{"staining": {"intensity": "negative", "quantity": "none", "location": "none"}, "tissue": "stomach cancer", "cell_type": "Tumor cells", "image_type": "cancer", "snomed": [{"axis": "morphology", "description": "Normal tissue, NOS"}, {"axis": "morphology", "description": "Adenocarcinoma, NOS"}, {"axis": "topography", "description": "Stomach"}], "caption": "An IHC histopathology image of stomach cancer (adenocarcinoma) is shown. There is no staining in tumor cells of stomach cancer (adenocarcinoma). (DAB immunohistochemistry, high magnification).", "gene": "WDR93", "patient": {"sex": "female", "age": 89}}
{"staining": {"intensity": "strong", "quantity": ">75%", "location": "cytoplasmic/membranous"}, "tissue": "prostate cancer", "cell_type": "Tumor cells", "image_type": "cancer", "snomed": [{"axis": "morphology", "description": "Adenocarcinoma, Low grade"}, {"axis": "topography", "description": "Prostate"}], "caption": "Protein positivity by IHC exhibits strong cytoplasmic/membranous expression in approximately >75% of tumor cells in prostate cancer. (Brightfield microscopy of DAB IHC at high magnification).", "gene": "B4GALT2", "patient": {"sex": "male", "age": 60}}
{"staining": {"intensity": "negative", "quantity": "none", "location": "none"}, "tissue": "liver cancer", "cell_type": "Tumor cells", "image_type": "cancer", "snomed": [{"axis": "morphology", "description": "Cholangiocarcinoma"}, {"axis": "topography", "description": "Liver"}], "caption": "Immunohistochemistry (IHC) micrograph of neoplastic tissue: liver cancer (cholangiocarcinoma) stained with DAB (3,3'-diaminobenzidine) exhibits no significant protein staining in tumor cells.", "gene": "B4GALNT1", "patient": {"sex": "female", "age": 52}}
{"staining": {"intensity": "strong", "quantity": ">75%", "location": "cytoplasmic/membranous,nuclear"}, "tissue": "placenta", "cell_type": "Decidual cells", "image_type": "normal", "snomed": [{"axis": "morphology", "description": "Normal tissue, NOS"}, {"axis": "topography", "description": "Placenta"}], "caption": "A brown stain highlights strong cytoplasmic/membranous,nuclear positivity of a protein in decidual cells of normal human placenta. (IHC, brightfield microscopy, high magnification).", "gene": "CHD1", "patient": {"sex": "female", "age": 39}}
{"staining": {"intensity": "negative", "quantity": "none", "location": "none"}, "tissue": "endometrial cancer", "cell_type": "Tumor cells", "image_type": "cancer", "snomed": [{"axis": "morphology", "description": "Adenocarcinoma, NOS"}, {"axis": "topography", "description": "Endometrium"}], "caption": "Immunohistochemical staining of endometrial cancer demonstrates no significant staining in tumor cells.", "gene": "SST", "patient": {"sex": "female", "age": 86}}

+++

The entire listing is to be repeated exactly.

{"staining": {"intensity": "negative", "quantity": "none", "location": "none"}, "tissue": "stomach cancer", "cell_type": "Tumor cells", "image_type": "cancer", "snomed": [{"axis": "morphology", "description": "Normal tissue, NOS"}, {"axis": "morphology", "description": "Adenocarcinoma, NOS"}, {"axis": "topography", "description": "Stomach"}], "caption": "An IHC histopathology image of stomach cancer (adenocarcinoma) is shown. There is no staining in tumor cells of stomach cancer (adenocarcinoma). (DAB immunohistochemistry, high magnification).", "gene": "WDR93", "patient": {"sex": "female", "age": 89}}
{"staining": {"intensity": "strong", "quantity": ">75%", "location": "cytoplasmic/membranous"}, "tissue": "prostate cancer", "cell_type": "Tumor cells", "image_type": "cancer", "snomed": [{"axis": "morphology", "description": "Adenocarcinoma, Low grade"}, {"axis": "topography", "description": "Prostate"}], "caption": "Protein positivity by IHC exhibits strong cytoplasmic/membranous expression in approximately >75% of tumor cells in prostate cancer. (Brightfield microscopy of DAB IHC at high magnification).", "gene": "B4GALT2", "patient": {"sex": "male", "age": 60}}
{"staining": {"intensity": "negative", "quantity": "none", "location": "none"}, "tissue": "liver cancer", "cell_type": "Tumor cells", "image_type": "cancer", "snomed": [{"axis": "morphology", "description": "Cholangiocarcinoma"}, {"axis": "topography", "description": "Liver"}], "caption": "Immunohistochemistry (IHC) micrograph of neoplastic tissue: liver cancer (cholangiocarcinoma) stained with DAB (3,3'-diaminobenzidine) exhibits no significant protein staining in tumor cells.", "gene": "B4GALNT1", "patient": {"sex": "female", "age": 52}}
{"staining": {"intensity": "strong", "quantity": ">75%", "location": "cytoplasmic/membranous,nuclear"}, "tissue": "placenta", "cell_type": "Decidual cells", "image_type": "normal", "snomed": [{"axis": "morphology", "description": "Normal tissue, NOS"}, {"axis": "topography", "description": "Placenta"}], "caption": "A brown stain highlights strong cytoplasmic/membranous,nuclear positivity of a protein in decidual cells of normal human placenta. (IHC, brightfield microscopy, high magnification).", "gene": "CHD1", "patient": {"sex": "female", "age": 39}}
{"staining": {"intensity": "negative", "quantity": "none", "location": "none"}, "tissue": "endometrial cancer", "cell_type": "Tumor cells", "image_type": "cancer", "snomed": [{"axis": "morphology", "description": "Adenocarcinoma, NOS"}, {"axis": "topography", "description": "Endometrium"}], "caption": "Immunohistochemical staining of endometrial cancer demonstrates no significant staining in tumor cells.", "gene": "SST", "patient": {"sex": "female", "age": 86}}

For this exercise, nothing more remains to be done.